Complex reflection groups as differential Galois groups
Carlos E. Arreche, Avery Bainbridge, Benjamin Obert, Alavi Ullah
TL;DR
The paper realizes complex reflection groups as differential Galois groups over the multivariate rational function field by leveraging invariant theory: it identifies $K=\mathbb{C}(z_1,\dots,z_n)$ with $L^G$, uses $\delta_i=\partial/\partial z_i$ to form a Δ-field, and constructs a PV extension with a concrete integrable system given by $A_i=\delta_i(J_{\boldsymbol{\phi}})J_{\boldsymbol{\phi}}^{-1}$; this yields $\mathrm{Gal}_{\Delta}(L/K)\simeq G$ in the natural representation. The approach extends prior Beukers–Heckman results to multivariate settings and provides an explicit algorithm to rewrite invariant expressions in the invariant coordinates, enabling concrete systems for primitive complex reflection groups of low rank. The paper demonstrates the method with a dihedral example and reports explicit outputs for the tetrahedral groups, highlighting both the practicality of the algorithm and the increasing complexity for higher ranks. This work advances explicit constructive realizations of complex reflection groups as differential Galois groups and offers a computational toolkit for the inverse differential Galois problem in multivariate contexts.
Abstract
Complex reflection groups comprise a generalization of Weyl groups of semisimple Lie algebras, and even more generally of finite Coxeter groups.
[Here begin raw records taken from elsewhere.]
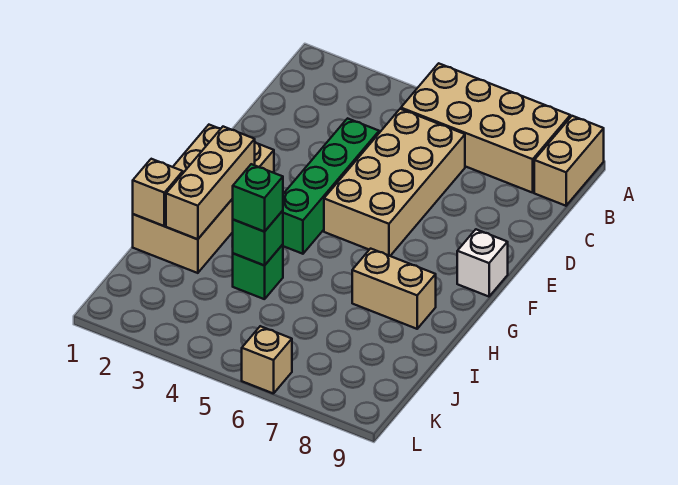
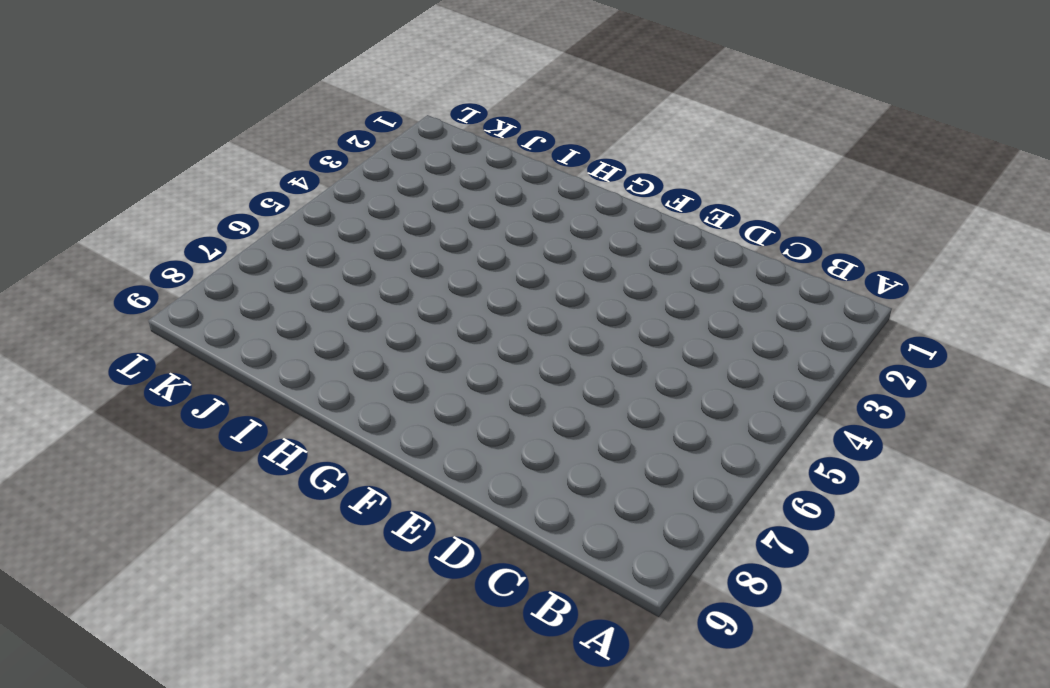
none -> tan 2x4 brick [401,63,570,193]
none -> tan 1x2 brick [534,116,604,206]
none -> tan 2x4 brick [324,109,465,256]

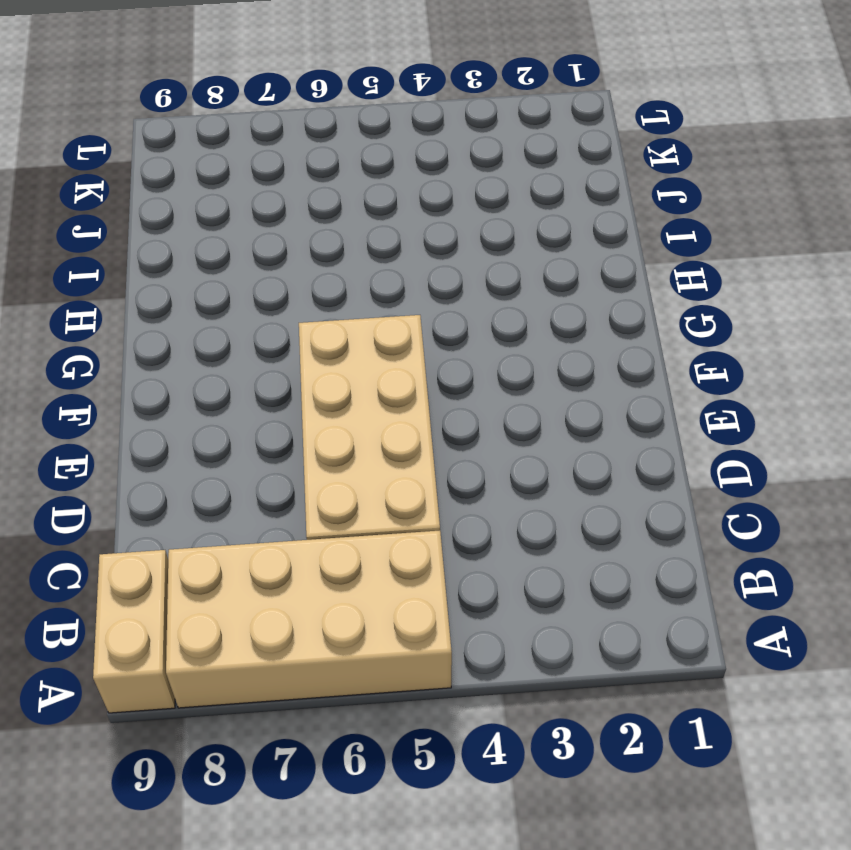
none -> green 1x4 brick [283,118,379,254]
none -> tan 2x4 brick [133,125,274,273]
none -> white 1x1 brick [457,229,508,297]

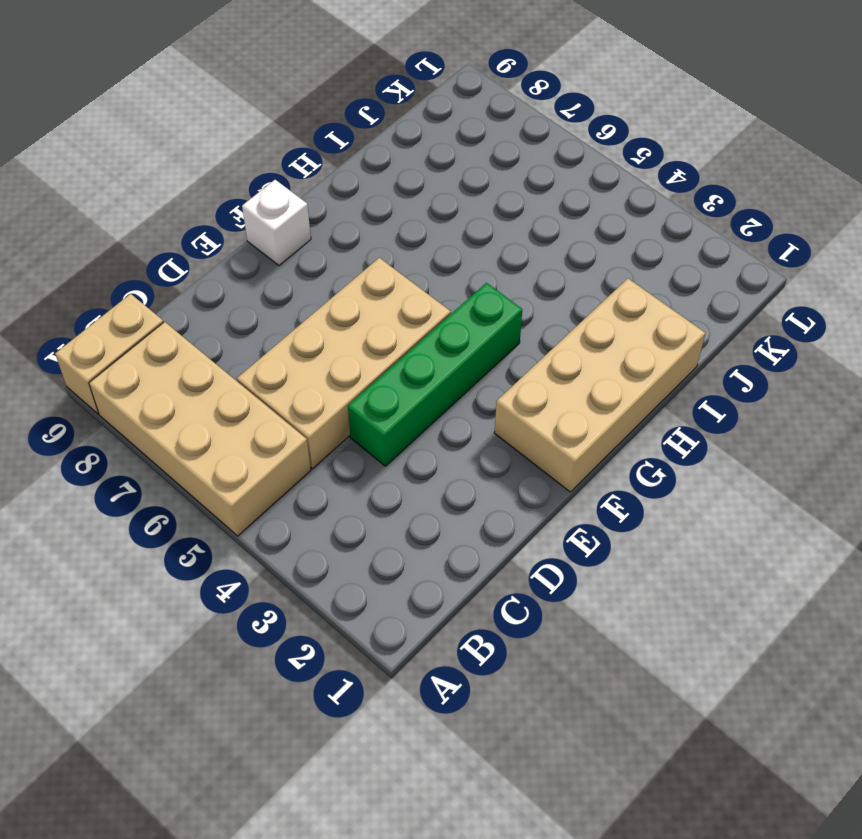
none -> tan 1x2 brick [352,249,436,329]
none -> green 1x1 brick [233,244,283,299]
none -> tan 1x1 brick [242,326,292,394]

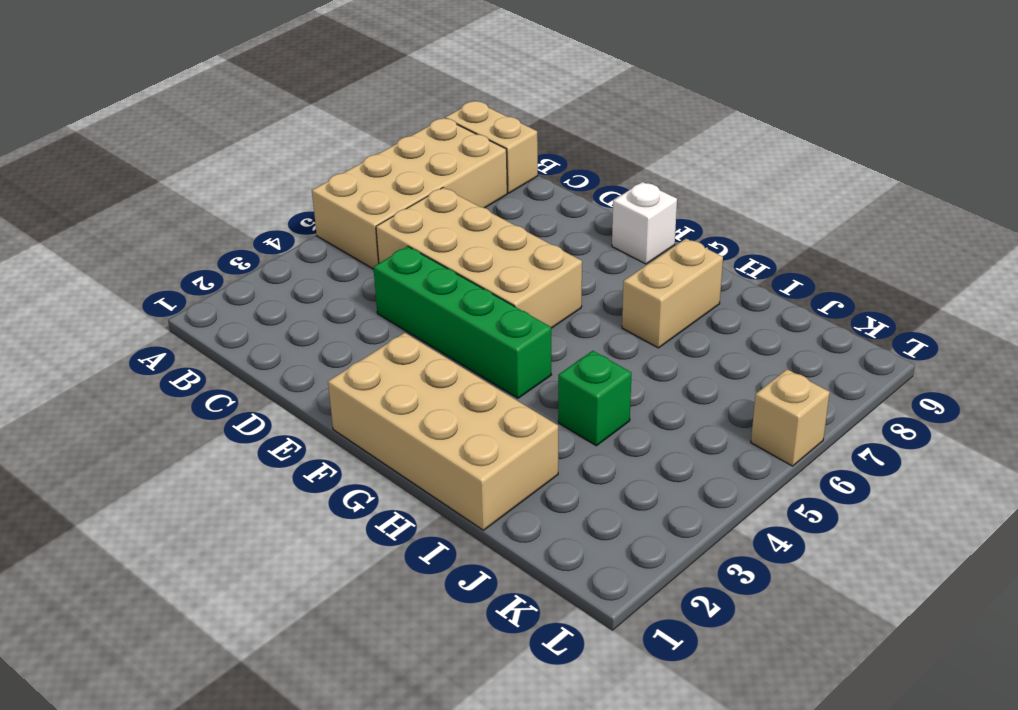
none -> tan 1x3 brick [166,127,255,239]
none -> tan 1x1 brick [133,159,183,226]
none -> green 1x1 brick [232,211,283,266]

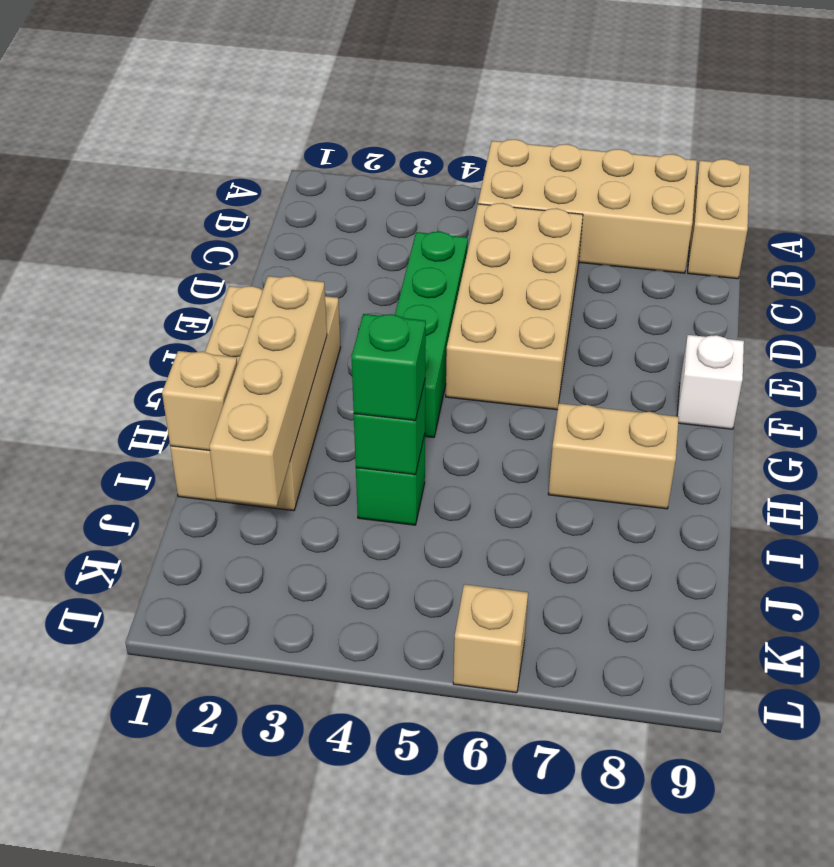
tan 1x4 brick [209,276,327,507] -> tan 1x3 brick [166,127,255,239]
They have been heavily studied since their introduction and complete classification in the 1950s by Shephard and Todd, due to their many applications to combinatorics, representation theory, knot theory, and mathematical physics, to name a few examples. For each given complex reflection group G, we explain a new recipe for producing an integrable system of linear differential equations whose differential Galois group is precisely G. We exhibit these systems explicitly for many (low-rank) irreducible complex reflection groups in the Shephard-Todd classification.